**PAGE EXTRACT**:
This isn’t the work of the so-called deep state. It’s the work of the steady state.

Given the instability many witnessed, there were early whispers within the cabinet of invoking the 25th Amendment, which would start a complex process for removing the president. But no one wanted to precipitate a constitutional crisis. So we will do what we can to steer the administration in the right direction until — one way or another — it’s over.

The bigger concern is not what Mr. Trump has done to the presidency but rather what we as a nation have allowed him to do to us. We have sunk low with him and allowed our discourse to be stripped of civility.

Senator John McCain put it best in his farewell letter. All Americans should heed his words and break free of the tribalism trap, with the high aim of uniting through our shared values and love of this great nation.

We may no longer have Senator McCain. But we will always have his example — a lodestar for restoring honor to public life and our national dialogue. Mr. Trump may fear such honorable men, but we should revere them.

There is a quiet resistance within the administration of people choosing to put country first. But the real difference will be made by everyday citizens rising above politics, reaching across the aisle and resolving to shed the labels in favor of a single one: Americans.

The writer is a senior official in the Trump administration.

bbqkink said @ 12:26am GMT on 6th Sep
Thanks.
HoZay said @ 12:31am GMT on 6th Sep [Score:1 Underrated]
De nada.

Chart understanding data
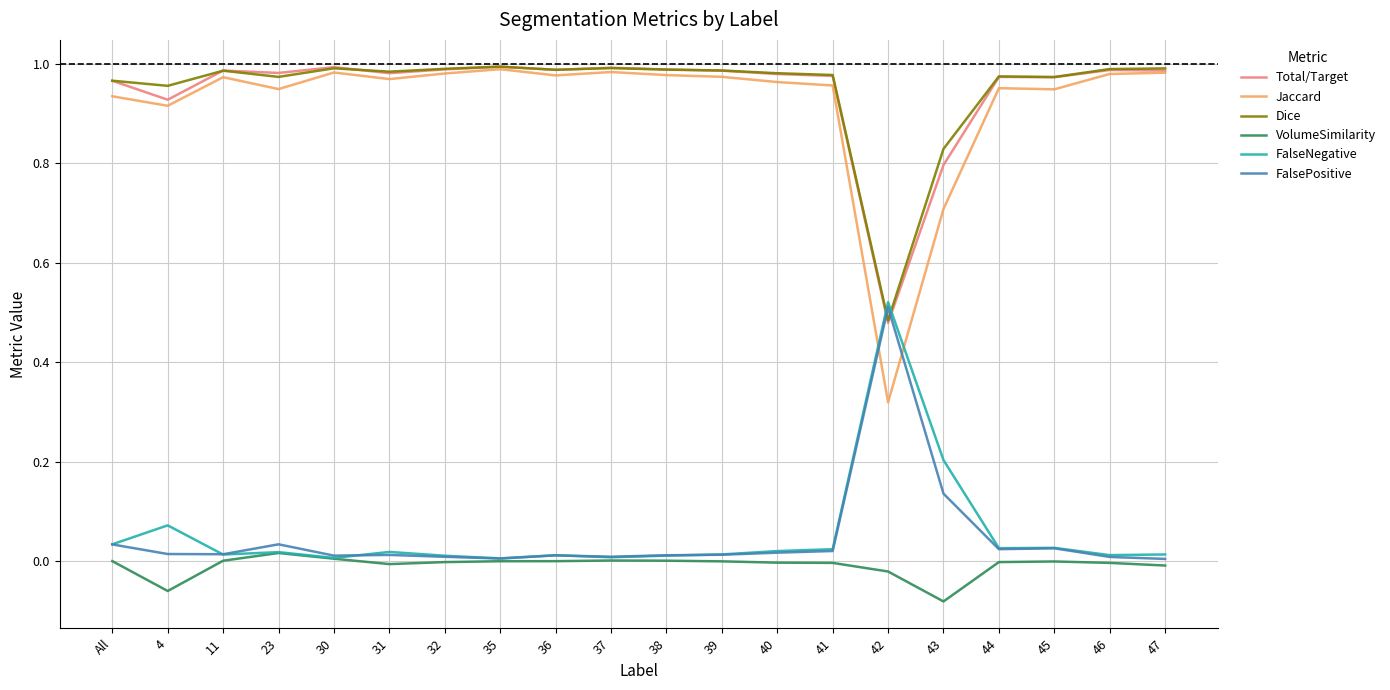

How many times do Total/Target and Dice cross each other?

4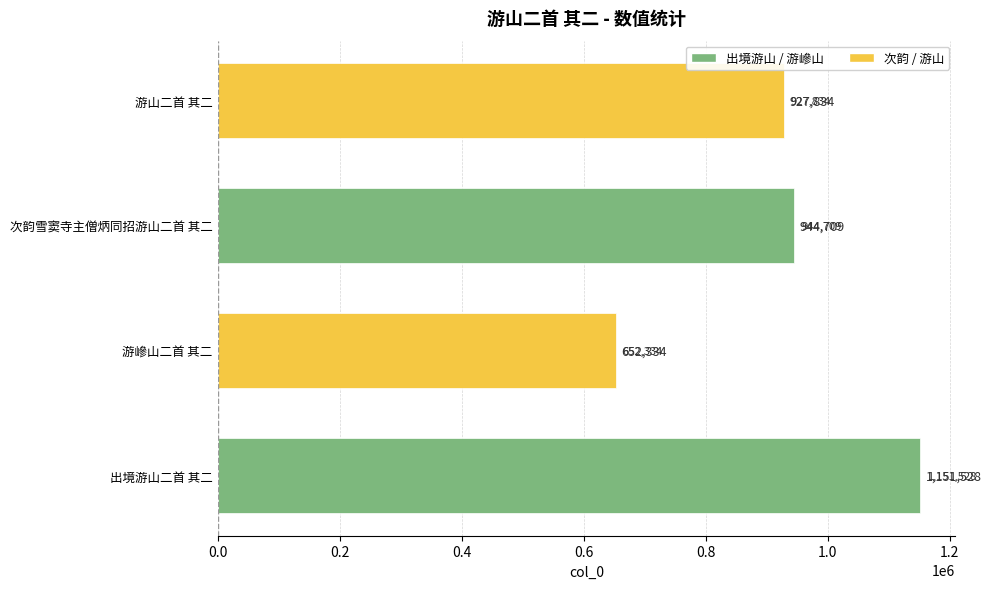

Which has a higher value, 游山二首 其二 or 游㠁山二首 其二?

游山二首 其二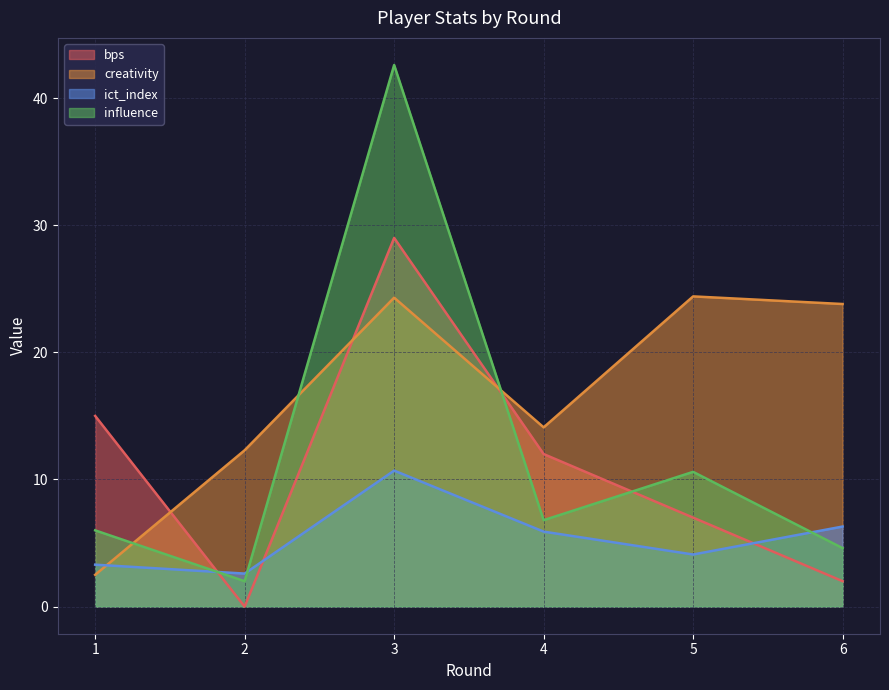

How many categories are shown in the chart?

6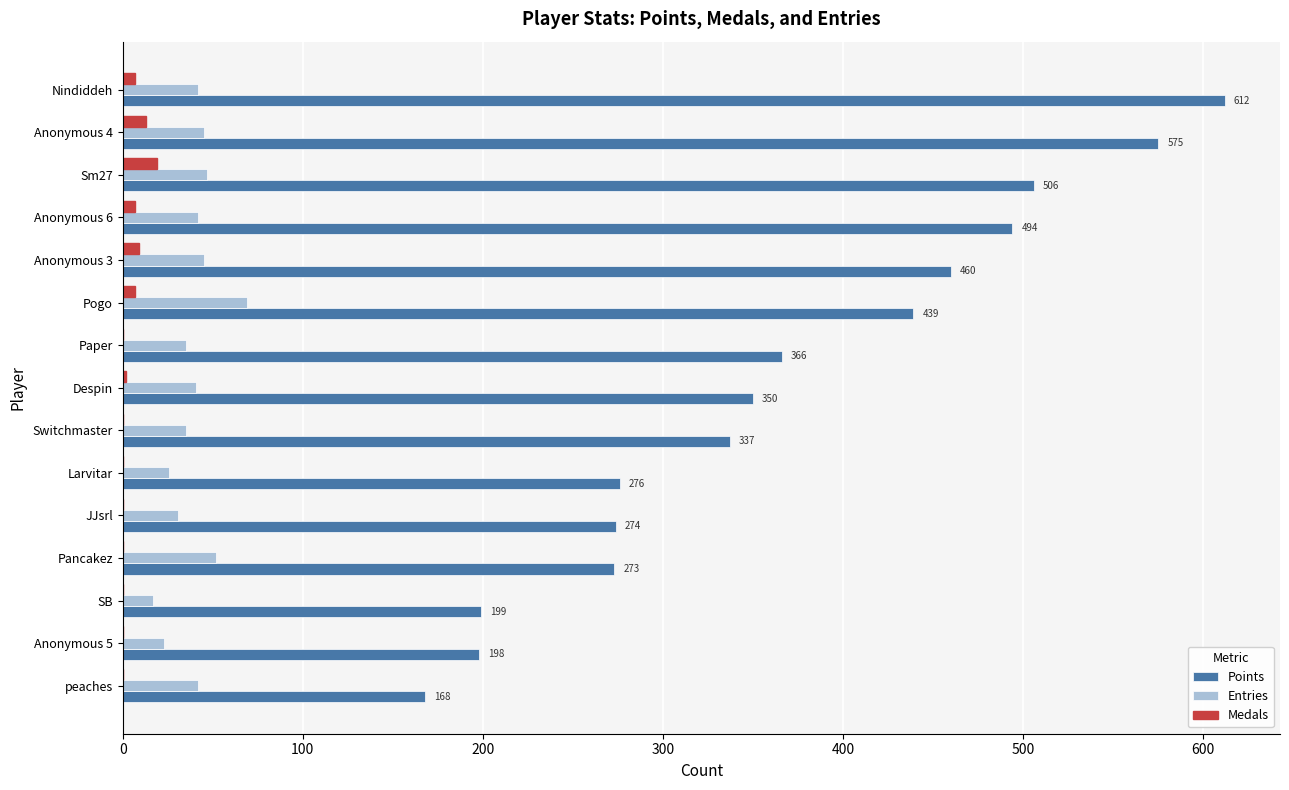

What is the maximum value for Entries?

69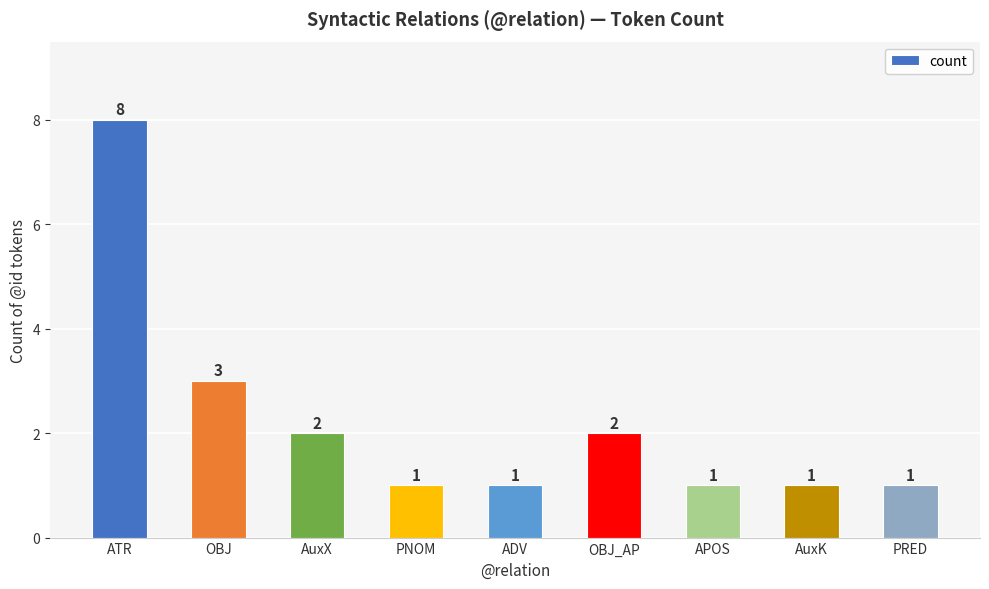

What is the smallest value displayed?

1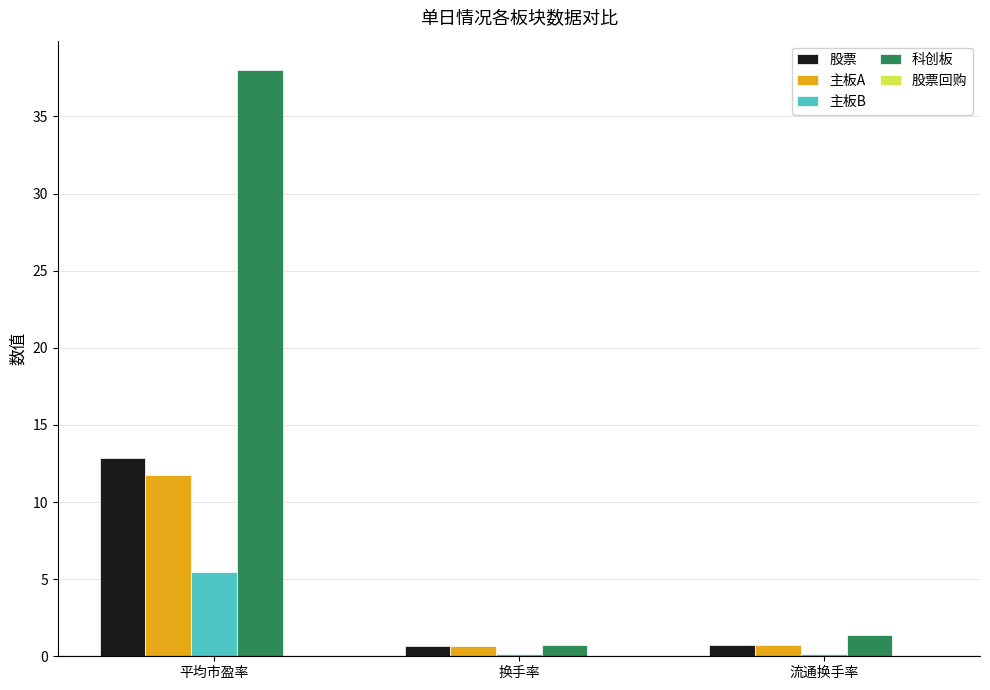

Which label corresponds to the largest value in the chart?

平均市盈率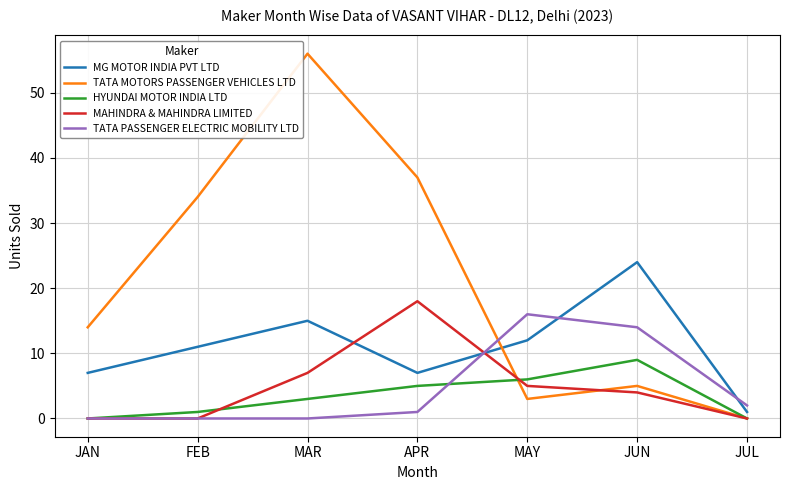

List the series in order of their peak value, lowest first.

HYUNDAI MOTOR INDIA LTD, TATA PASSENGER ELECTRIC MOBILITY LTD, MAHINDRA & MAHINDRA LIMITED, MG MOTOR INDIA PVT LTD, TATA MOTORS PASSENGER VEHICLES LTD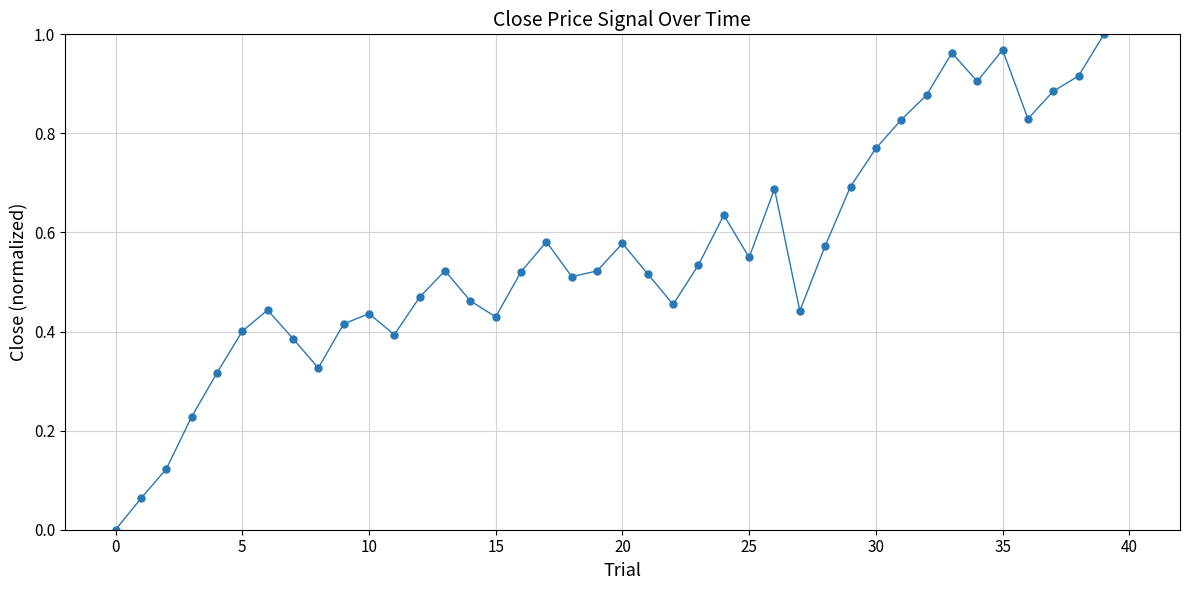

How many interior local peaks (higher than both neighbors) does the data have?

9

**TASKS AND EXERCISES**:
**a.** Update the op-ed excerpt's passage starting with "The bigger concern" and going on through "should revere them." so that "guiding star" replaces "lodestar", and give the passage back in full.
**b.** Translate this sentence from the op-ed excerpt into French: "Mr. Trump may fear such honorable men, but we should revere them."

**COMPLETED EXERCISE**:
**a.**
The bigger concern is not what Mr. Trump has done to the presidency but rather what we as a nation have allowed him to do to us. We have sunk low with him and allowed our discourse to be stripped of civility.

Senator John McCain put it best in his farewell letter. All Americans should heed his words and break free of the tribalism trap, with the high aim of uniting through our shared values and love of this great nation.

We may no longer have Senator McCain. But we will always have his example — a guiding star for restoring honor to public life and our national dialogue. Mr. Trump may fear such honorable men, but we should revere them.

**b.** M. Trump craint peut-être de tels hommes honorables, mais nous devrions les vénérer.